**Information shown**
───

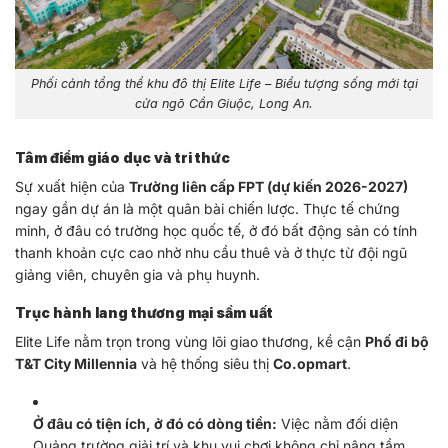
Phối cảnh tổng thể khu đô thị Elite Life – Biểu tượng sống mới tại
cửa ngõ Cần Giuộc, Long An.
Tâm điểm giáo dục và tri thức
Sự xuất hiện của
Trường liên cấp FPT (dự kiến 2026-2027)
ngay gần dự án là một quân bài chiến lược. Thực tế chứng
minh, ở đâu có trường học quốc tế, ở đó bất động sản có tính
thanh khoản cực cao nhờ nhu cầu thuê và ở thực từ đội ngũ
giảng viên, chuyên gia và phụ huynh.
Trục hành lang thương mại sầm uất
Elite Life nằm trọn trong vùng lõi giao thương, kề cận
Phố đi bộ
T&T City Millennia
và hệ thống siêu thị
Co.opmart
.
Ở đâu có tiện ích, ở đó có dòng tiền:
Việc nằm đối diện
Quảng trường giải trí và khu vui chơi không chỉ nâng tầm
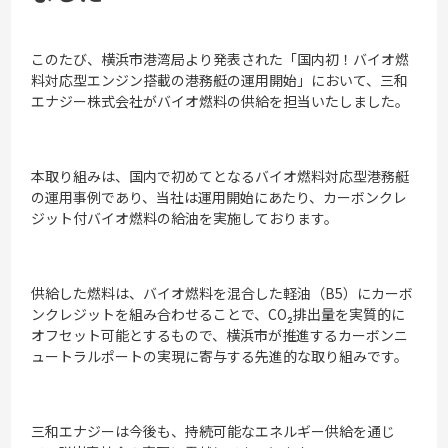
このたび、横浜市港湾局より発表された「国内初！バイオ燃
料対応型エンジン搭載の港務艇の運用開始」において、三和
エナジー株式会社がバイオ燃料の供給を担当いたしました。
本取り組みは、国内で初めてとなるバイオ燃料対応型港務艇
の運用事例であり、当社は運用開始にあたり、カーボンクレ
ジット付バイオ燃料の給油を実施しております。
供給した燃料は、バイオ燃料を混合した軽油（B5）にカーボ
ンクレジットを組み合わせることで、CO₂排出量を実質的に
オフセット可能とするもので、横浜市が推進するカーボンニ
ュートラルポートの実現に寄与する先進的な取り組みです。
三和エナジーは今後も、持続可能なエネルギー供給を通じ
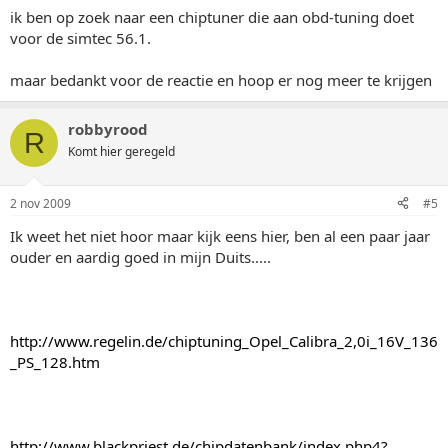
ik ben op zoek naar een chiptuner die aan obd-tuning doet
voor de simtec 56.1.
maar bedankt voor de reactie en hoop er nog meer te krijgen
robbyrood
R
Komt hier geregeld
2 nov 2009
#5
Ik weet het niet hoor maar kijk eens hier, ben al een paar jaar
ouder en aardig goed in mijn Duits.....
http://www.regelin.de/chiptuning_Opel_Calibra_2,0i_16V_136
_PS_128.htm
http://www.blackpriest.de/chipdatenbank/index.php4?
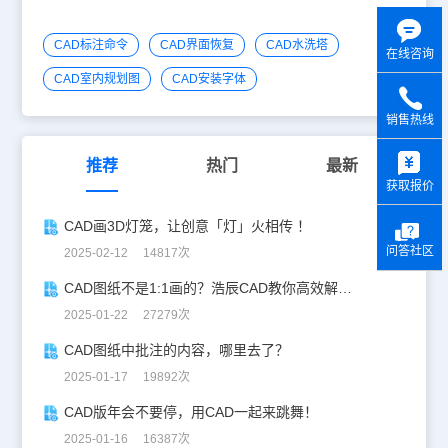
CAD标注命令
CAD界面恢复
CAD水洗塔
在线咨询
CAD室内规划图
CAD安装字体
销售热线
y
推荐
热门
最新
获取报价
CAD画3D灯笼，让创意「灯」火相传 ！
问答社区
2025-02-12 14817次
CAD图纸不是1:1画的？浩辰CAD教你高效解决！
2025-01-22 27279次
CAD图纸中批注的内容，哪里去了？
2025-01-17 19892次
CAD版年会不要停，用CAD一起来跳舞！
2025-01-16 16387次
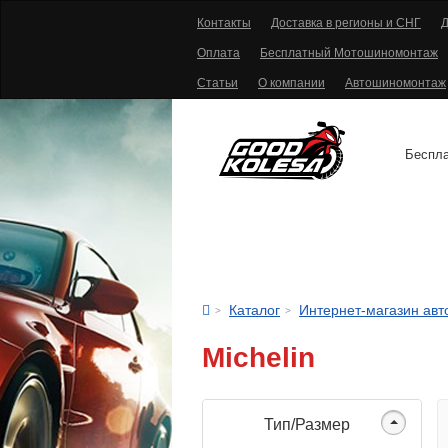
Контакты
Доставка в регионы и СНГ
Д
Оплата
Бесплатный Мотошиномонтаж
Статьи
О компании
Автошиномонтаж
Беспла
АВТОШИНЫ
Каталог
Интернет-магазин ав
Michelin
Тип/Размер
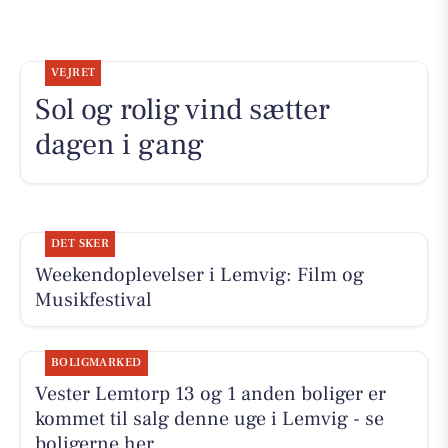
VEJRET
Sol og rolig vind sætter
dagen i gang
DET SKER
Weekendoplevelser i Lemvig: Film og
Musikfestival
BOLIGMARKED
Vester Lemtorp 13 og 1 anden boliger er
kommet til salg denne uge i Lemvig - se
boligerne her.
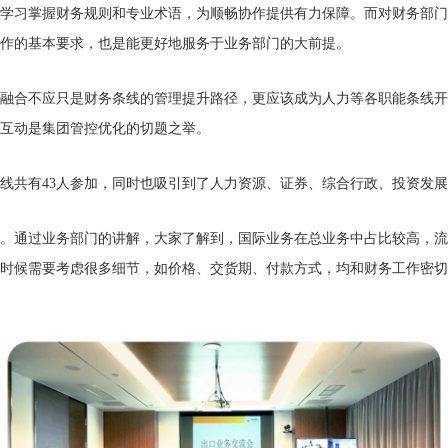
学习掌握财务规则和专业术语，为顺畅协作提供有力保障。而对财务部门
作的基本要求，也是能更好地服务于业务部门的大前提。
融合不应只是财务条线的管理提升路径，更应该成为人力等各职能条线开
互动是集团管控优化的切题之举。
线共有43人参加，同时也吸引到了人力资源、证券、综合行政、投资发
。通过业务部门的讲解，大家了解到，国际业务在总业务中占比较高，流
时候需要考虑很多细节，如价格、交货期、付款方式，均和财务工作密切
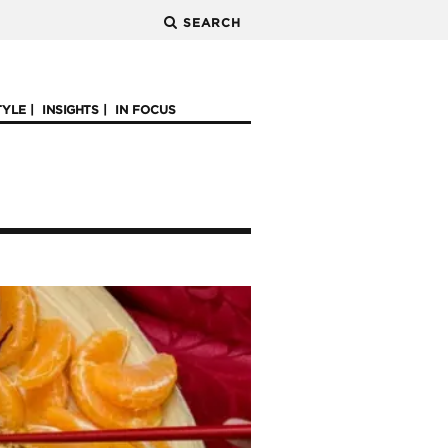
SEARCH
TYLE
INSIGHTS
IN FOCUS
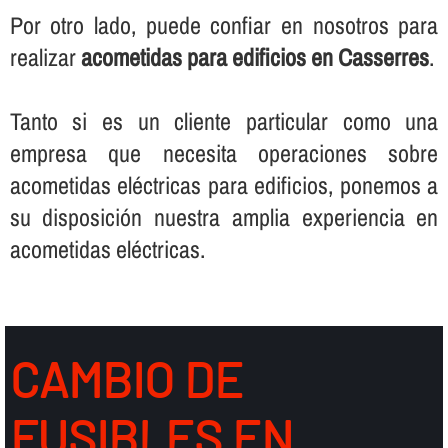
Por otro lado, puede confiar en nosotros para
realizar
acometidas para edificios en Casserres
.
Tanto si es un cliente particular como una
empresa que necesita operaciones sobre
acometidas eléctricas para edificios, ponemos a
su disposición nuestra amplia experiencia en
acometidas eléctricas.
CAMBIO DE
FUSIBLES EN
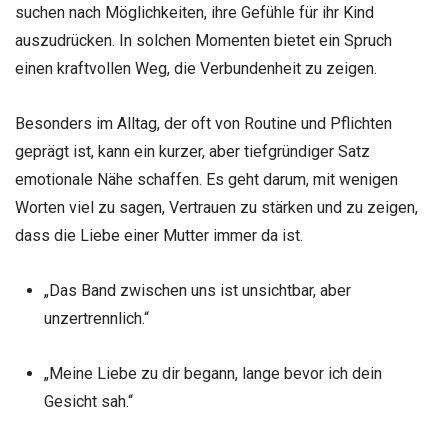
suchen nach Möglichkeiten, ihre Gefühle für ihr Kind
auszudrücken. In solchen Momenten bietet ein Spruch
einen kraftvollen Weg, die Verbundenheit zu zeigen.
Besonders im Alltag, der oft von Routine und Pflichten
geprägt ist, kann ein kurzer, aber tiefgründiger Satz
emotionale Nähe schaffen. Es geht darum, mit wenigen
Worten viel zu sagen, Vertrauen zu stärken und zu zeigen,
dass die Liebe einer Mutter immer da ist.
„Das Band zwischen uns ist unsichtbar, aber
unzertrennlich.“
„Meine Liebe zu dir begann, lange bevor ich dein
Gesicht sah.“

───

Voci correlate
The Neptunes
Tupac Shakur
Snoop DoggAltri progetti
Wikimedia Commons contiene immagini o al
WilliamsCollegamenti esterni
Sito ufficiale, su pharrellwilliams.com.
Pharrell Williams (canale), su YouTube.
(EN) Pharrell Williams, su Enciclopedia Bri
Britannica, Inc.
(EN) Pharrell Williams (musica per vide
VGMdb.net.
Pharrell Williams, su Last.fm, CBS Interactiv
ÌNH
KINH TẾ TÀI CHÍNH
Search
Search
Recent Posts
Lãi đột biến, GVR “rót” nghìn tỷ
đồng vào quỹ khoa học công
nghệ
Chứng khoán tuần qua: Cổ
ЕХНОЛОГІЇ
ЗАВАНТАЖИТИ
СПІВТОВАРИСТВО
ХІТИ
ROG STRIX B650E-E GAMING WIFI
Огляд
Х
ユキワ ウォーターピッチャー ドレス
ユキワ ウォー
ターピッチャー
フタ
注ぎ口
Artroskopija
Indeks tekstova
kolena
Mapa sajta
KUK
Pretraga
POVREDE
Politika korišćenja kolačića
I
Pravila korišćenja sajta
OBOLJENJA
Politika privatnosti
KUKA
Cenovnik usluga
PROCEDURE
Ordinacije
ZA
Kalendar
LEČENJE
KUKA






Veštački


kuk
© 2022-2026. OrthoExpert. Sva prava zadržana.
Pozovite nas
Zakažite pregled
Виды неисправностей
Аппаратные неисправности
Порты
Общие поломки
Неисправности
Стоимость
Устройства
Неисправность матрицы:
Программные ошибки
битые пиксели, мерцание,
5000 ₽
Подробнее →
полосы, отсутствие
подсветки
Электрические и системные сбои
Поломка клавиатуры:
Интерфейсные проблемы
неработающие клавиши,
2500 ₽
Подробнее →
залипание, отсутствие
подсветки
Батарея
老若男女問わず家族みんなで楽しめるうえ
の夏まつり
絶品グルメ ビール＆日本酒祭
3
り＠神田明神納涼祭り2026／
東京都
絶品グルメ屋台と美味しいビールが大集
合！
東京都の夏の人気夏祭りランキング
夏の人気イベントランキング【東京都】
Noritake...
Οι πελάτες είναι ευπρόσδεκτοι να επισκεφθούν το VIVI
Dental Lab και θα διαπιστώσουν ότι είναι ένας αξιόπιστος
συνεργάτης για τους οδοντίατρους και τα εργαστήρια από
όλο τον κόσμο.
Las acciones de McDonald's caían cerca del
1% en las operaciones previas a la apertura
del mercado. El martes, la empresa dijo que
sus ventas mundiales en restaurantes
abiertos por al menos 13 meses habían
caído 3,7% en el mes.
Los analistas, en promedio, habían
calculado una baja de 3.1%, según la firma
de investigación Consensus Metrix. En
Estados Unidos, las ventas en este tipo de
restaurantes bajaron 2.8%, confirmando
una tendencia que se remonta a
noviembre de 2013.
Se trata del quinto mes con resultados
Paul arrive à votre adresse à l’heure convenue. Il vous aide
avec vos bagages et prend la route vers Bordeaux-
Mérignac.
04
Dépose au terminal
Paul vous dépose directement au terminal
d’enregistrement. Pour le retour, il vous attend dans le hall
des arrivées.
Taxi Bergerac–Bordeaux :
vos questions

───

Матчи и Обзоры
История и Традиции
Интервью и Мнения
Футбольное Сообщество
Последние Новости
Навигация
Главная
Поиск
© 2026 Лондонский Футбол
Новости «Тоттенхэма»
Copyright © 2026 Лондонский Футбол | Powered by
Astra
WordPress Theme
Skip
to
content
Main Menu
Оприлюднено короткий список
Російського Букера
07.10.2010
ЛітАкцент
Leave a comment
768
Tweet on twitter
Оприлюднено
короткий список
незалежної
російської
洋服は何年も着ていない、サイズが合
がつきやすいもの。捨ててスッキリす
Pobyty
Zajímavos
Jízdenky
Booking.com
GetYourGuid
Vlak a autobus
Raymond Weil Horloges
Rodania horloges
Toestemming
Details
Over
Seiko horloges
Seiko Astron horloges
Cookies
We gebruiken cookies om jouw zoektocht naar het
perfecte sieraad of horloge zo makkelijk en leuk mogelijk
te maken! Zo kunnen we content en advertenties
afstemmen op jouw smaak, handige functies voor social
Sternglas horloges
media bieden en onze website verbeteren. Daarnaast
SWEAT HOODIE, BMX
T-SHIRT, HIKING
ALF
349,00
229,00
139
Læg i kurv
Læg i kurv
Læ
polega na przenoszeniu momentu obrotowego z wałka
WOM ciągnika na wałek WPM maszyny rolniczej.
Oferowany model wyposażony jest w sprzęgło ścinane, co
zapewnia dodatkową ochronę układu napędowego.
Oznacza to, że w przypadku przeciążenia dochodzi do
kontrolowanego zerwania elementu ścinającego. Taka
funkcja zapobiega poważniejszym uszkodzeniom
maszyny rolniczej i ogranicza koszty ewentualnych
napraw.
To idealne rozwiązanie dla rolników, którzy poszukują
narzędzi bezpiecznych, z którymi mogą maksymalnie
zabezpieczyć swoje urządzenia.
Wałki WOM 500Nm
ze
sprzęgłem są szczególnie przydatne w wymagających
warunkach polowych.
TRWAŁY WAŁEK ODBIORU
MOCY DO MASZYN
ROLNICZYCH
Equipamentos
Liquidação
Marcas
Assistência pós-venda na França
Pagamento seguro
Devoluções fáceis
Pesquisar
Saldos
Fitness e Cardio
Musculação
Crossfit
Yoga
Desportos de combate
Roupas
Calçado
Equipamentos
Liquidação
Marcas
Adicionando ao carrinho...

───

**Work to be completed**
Format the lines of the records as a numbered list, starting at the line containing "Phối cảnh tổng" and ending at the line containing "thanh khoản cực". Leave out any blank lines.

**Answer to this task**
1. Phối cảnh tổng thể khu đô thị Elite Life – Biểu tượng sống mới tại
2. cửa ngõ Cần Giuộc, Long An.
3. Tâm điểm giáo dục và tri thức
4. Sự xuất hiện của
5. Trường liên cấp FPT (dự kiến 2026-2027)
6. ngay gần dự án là một quân bài chiến lược. Thực tế chứng
7. minh, ở đâu có trường học quốc tế, ở đó bất động sản có tính
8. thanh khoản cực cao nhờ nhu cầu thuê và ở thực từ đội ngũ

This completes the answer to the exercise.